Les Sakata partagent une origine commune avec les Bassa du Cameroun, un fait révélé par des similitudes linguistiques et historiques. Selon les récits transmis par les anciens, notamment relayés par Monseigneur Eugène Moke Motsuri lors d’un congrès à Douala en 1954, les deux peuples auraient migré depuis l’Égypte antique, passant par le Tchad avant de se scinder. Les Bassa Babimbi (« ceux qui se sont allongés », en référence à leur arrêt au Cameroun) et les Basakata (du mot kata, « aller plus loin ») auraient ensuite poursuivi leur route vers le Congo-Brazzaville, puis la RDC.
La société sakata se structure autour de deux figures centrales :
– Le « mbey » : Chef de terre et autorité religieuse, détenteur d’un pouvoir redouté associé à l’« iluo » (une sorcellerie sacrée). Il règne sur le bobla (unité sociale de base) et incarne l’autorité spirituelle.
– Le « mojuu » : Chef des hommes et roi politique, gouvernant un ijuu (chefferie regroupant plusieurs bobla).

Un proverbe résume cette dualité : « Mbey oni be leshaon, ujuu oni be leban » (« Le pouvoir du mbey s’arrête à sa paillote, celui du mojuu s’étend au-delà »).

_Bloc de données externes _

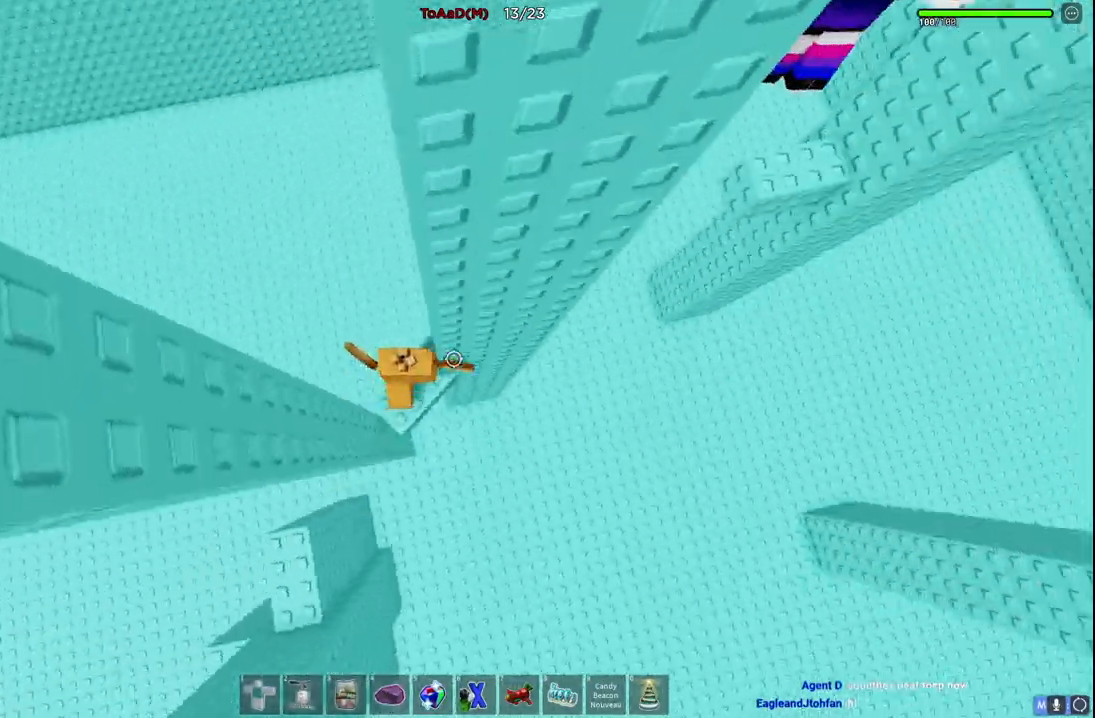
{"keys": ["d"], "events": [[234, "space", "down"], [417, "space", "up"]]}
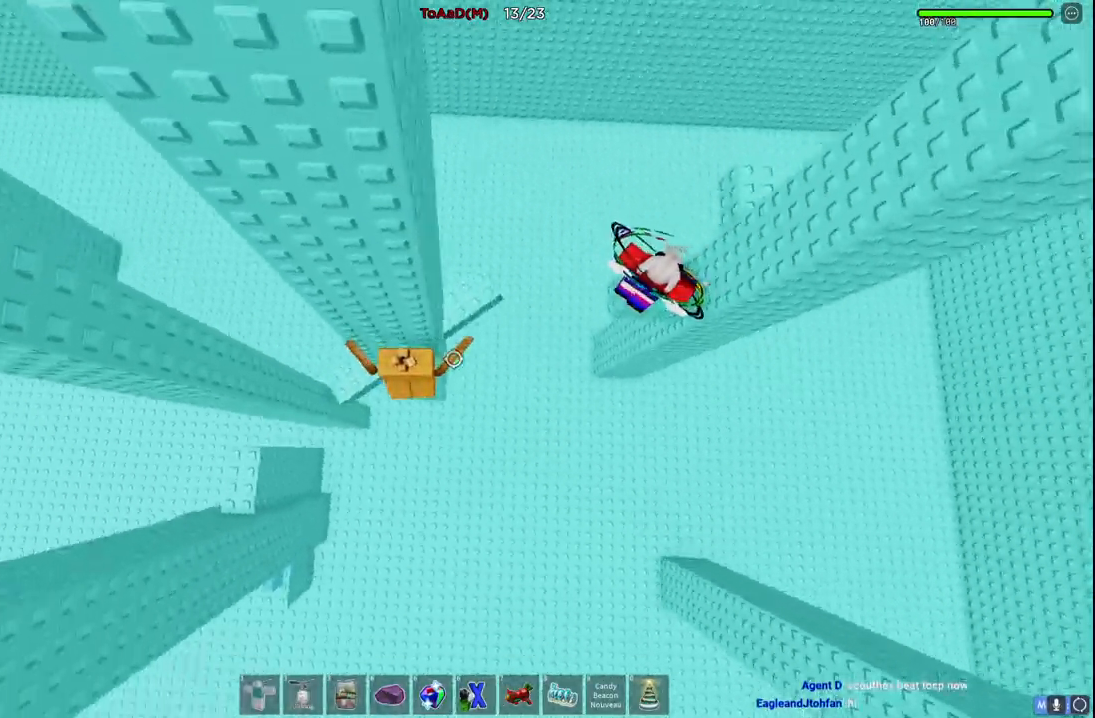
{"keys": [], "events": [[417, "d", "up"]]}
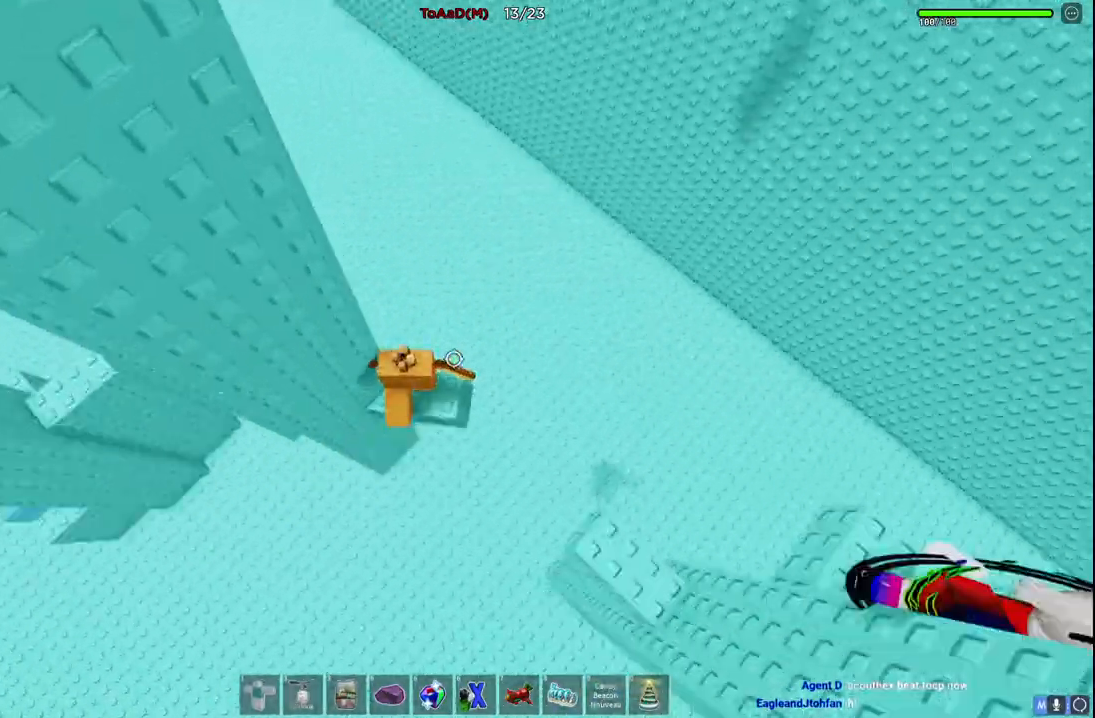
{"keys": ["d", "w"], "events": [[34, "d", "down"], [200, "space", "down"], [234, "w", "down"], [350, "space", "up"]]}
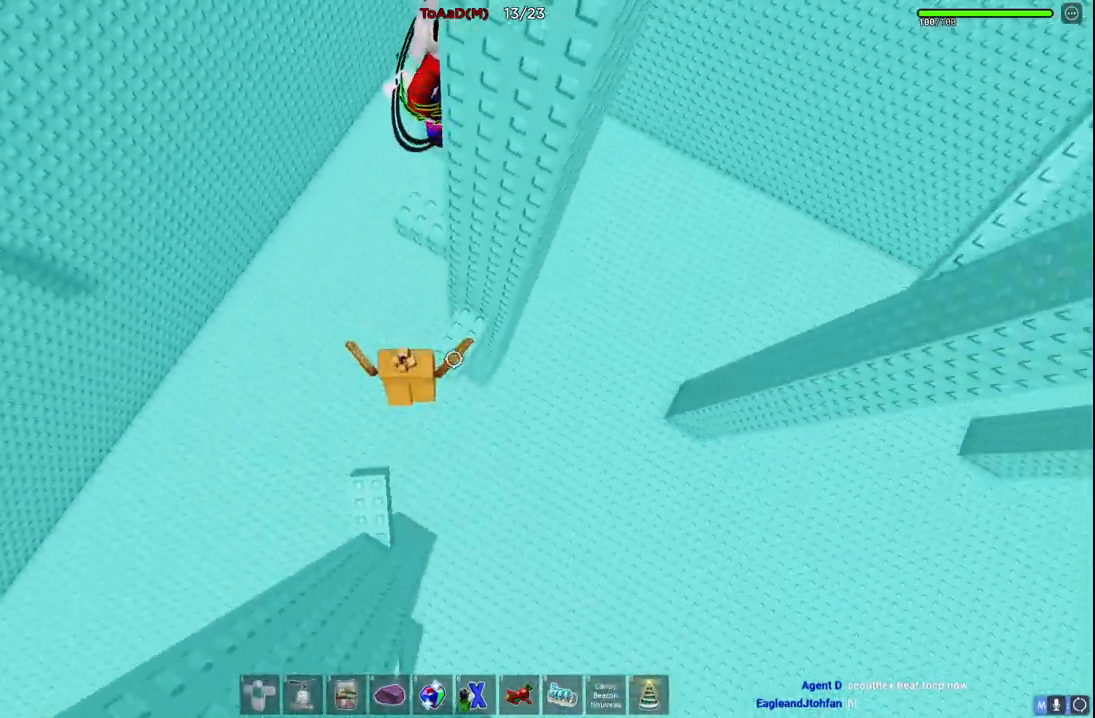
{"keys": ["a", "w"], "events": [[184, "d", "up"], [200, "a", "down"], [317, "space", "down"], [400, "w", "up"], [450, "space", "up"], [467, "w", "down"]]}
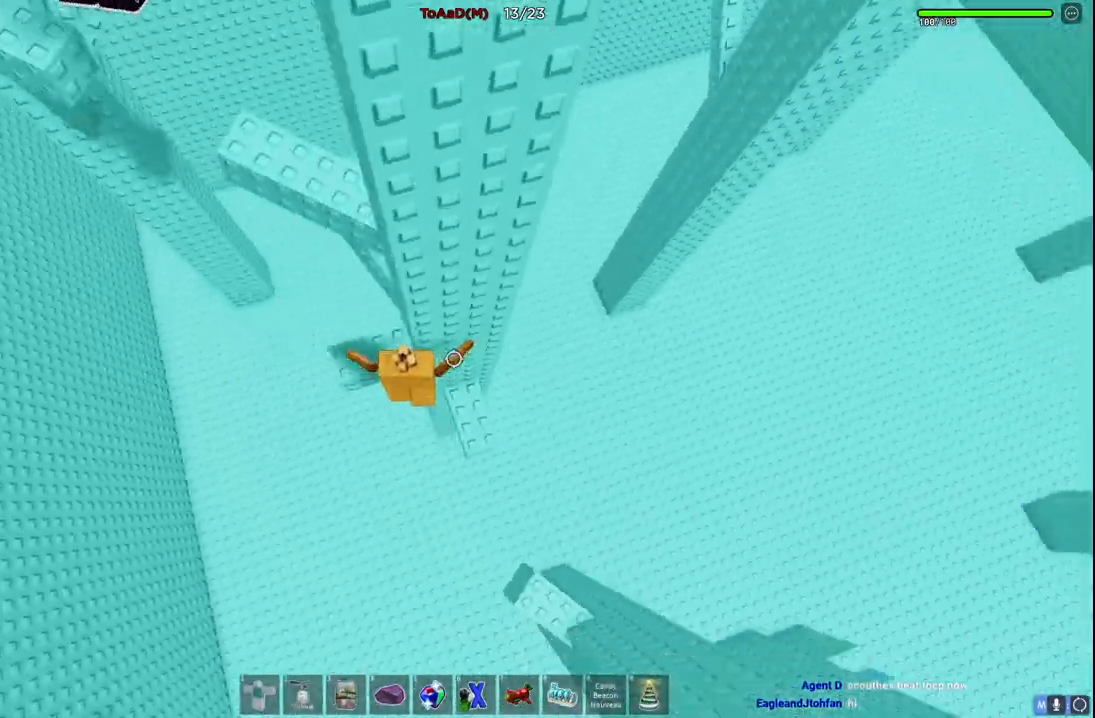
{"keys": ["space", "w"], "events": [[150, "a", "up"], [167, "w", "up"], [334, "a", "down"], [367, "space", "down"], [384, "a", "up"], [450, "w", "down"]]}
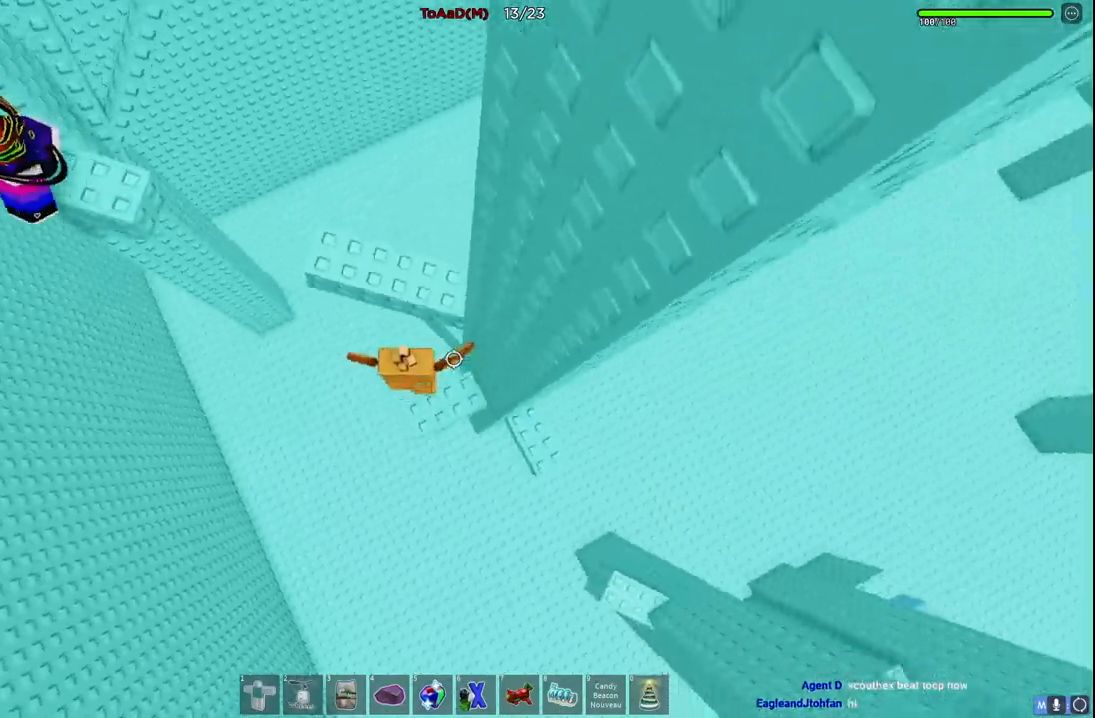
{"keys": ["space", "w"], "events": [[34, "space", "up"], [500, "space", "down"]]}
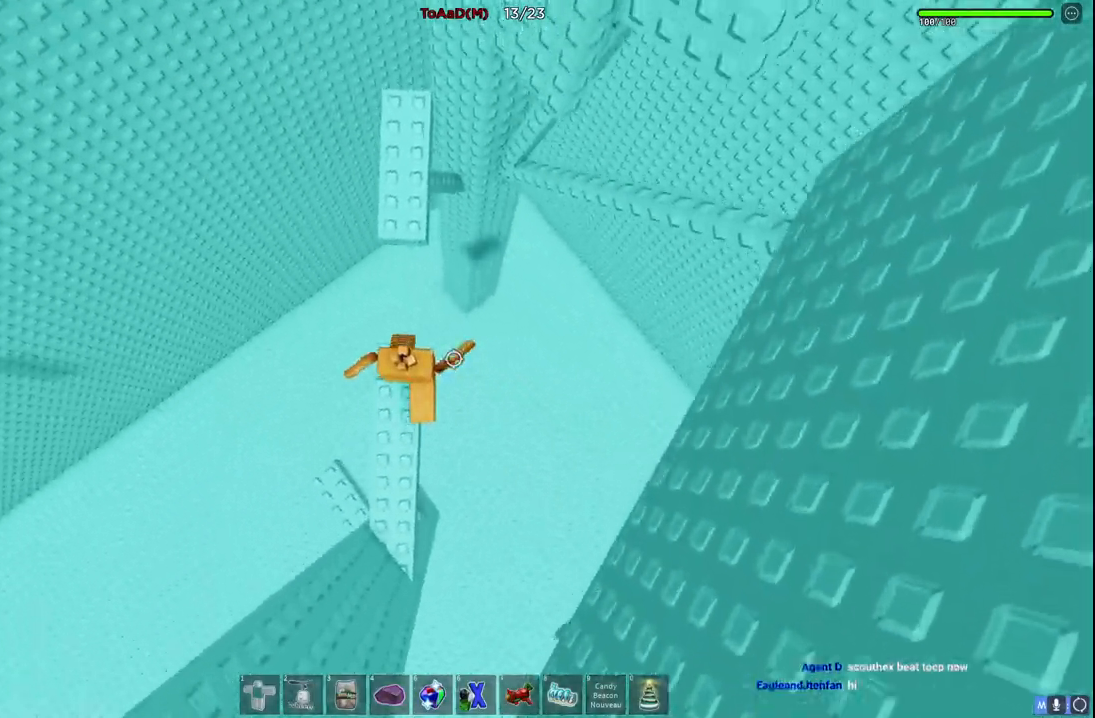
{"keys": ["w"], "events": [[150, "space", "up"]]}
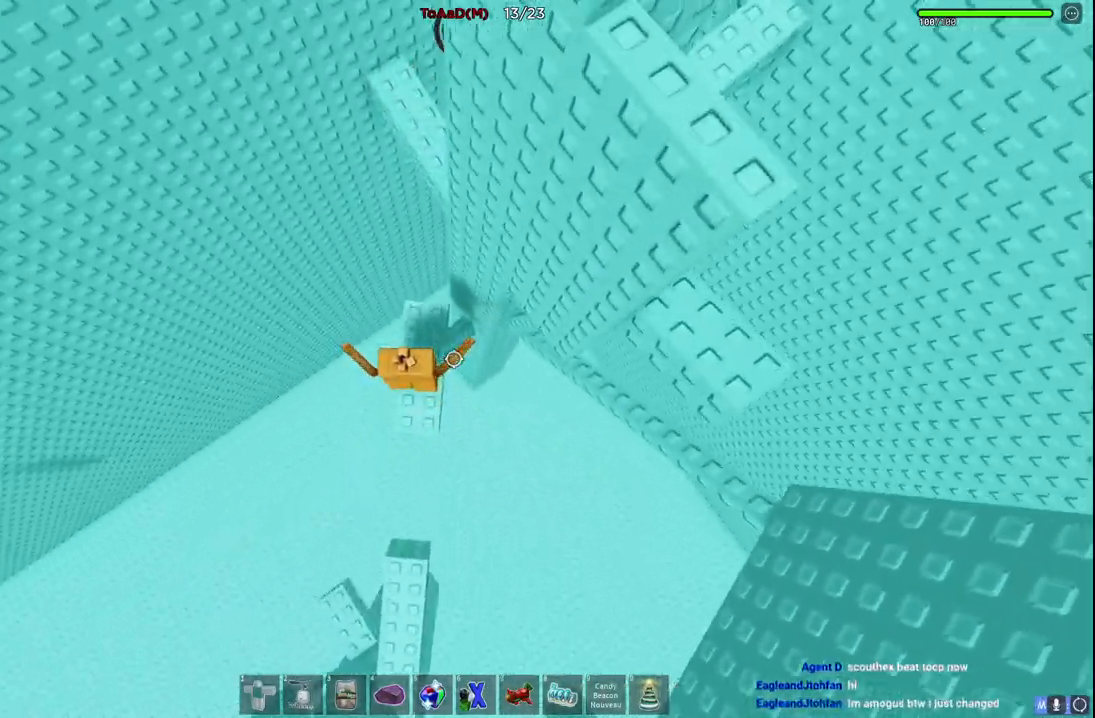
{"keys": ["a", "w"], "events": [[67, "a", "down"], [184, "space", "down"], [350, "space", "up"]]}
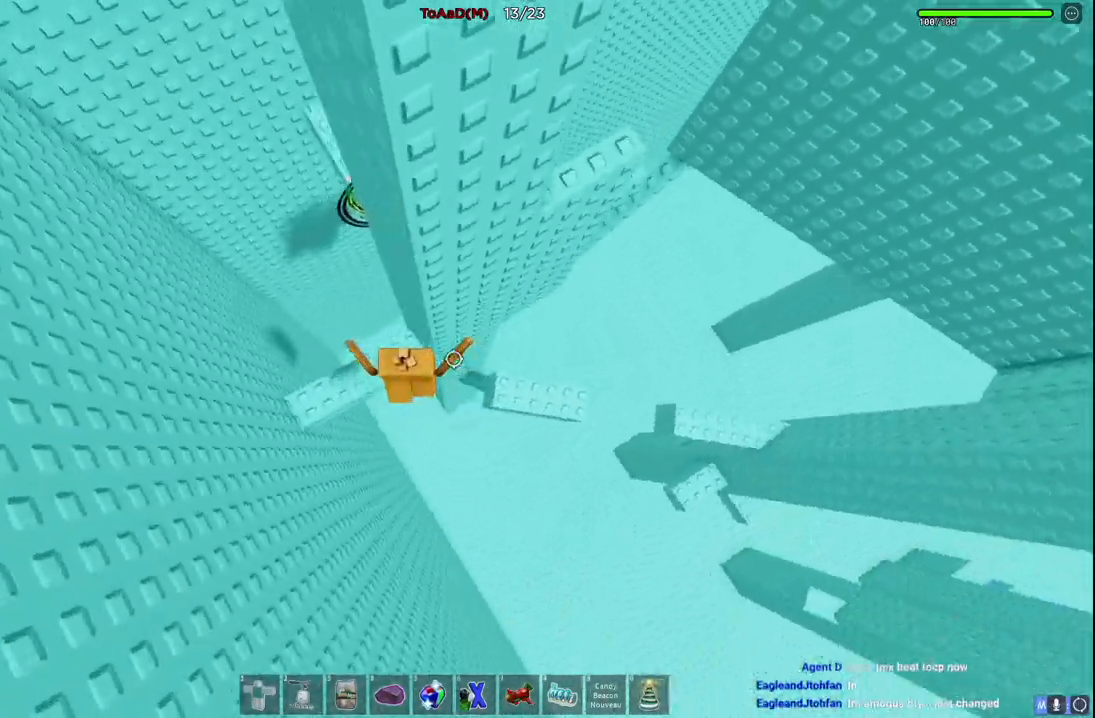
{"keys": ["a", "space"], "events": [[150, "w", "up"], [200, "a", "up"], [267, "a", "down"], [400, "space", "down"]]}
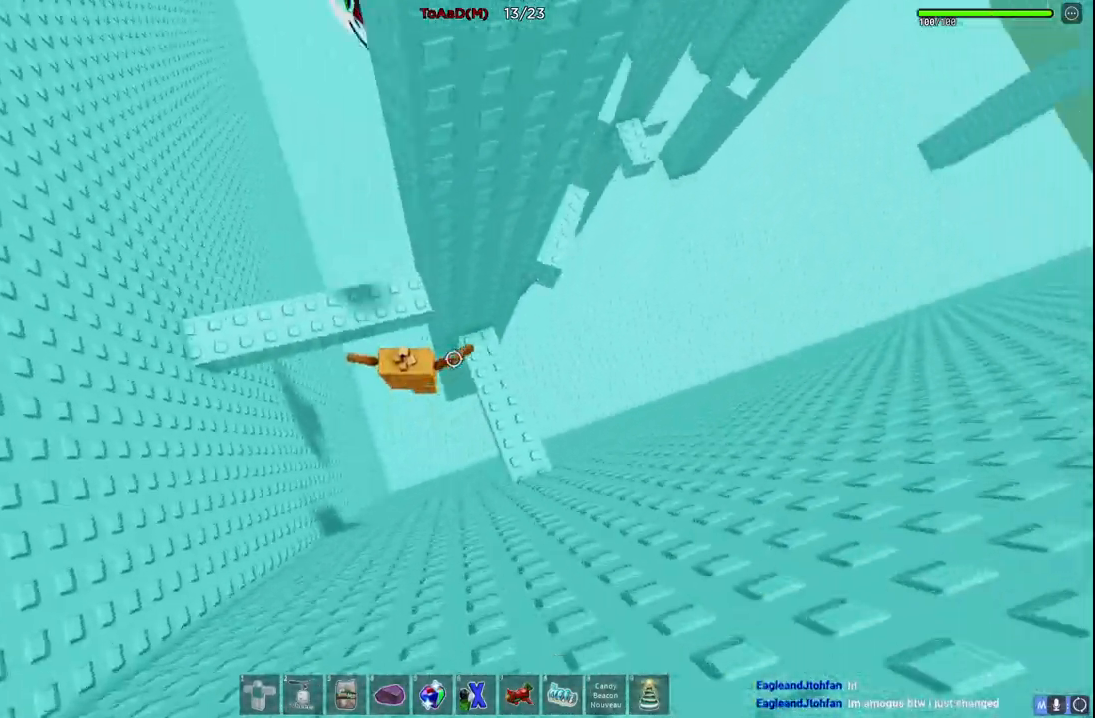
{"keys": ["a", "space", "w"], "events": [[17, "w", "down"], [67, "space", "up"], [384, "space", "down"]]}
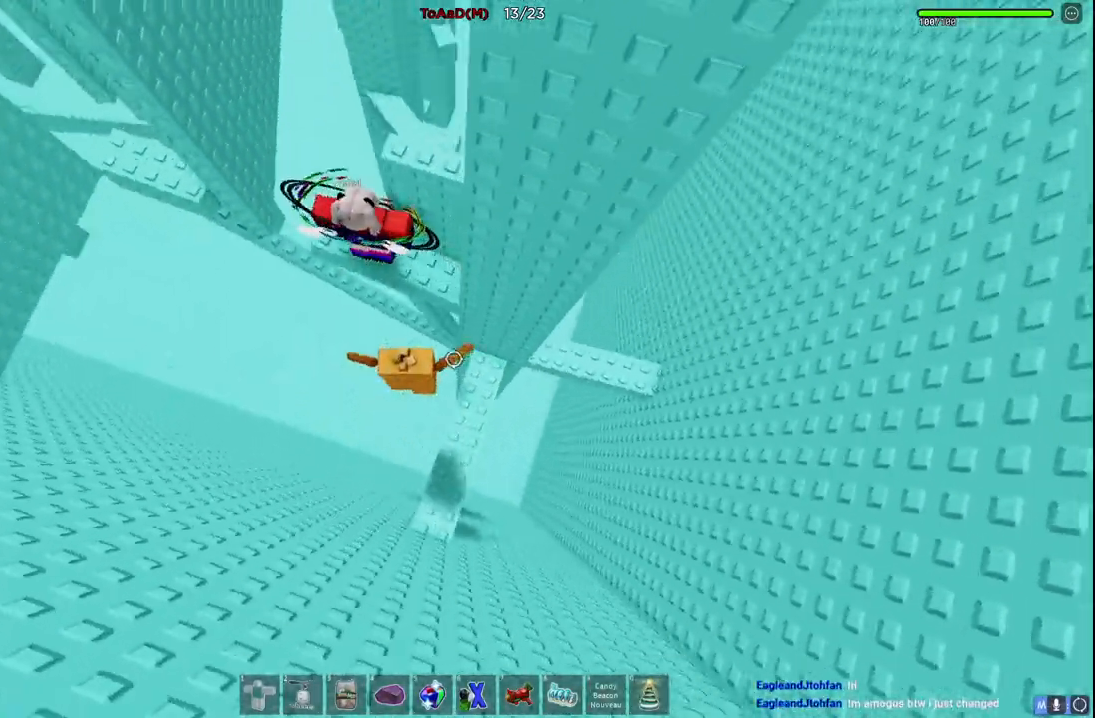
{"keys": ["w"], "events": [[50, "space", "up"], [117, "a", "up"]]}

Les terres appartiennent au mbey, tandis que les hommes relèvent du mojuu, illustrant un équilibre entre sacré et temporel.
Les Sakata se subdivisent en sous-tribus, comme les Bobai (au nord de la Lukenie) et les Babaa (voisins des Nkundo-mbindjankama).
Si le kisakata reste la langue maternelle, le lingala, langue véhiculaire de la RDC, domine dans les échanges extérieurs et l’éducation. À l’école primaire, les enfants apprennent en lingala, et la quasi-totalité de la population est bilingue. Les emprunts lexicaux au lingala sont nombreux, mais les anciens résistent à cette hybridation, défendant le kisakata comme marqueur identitaire.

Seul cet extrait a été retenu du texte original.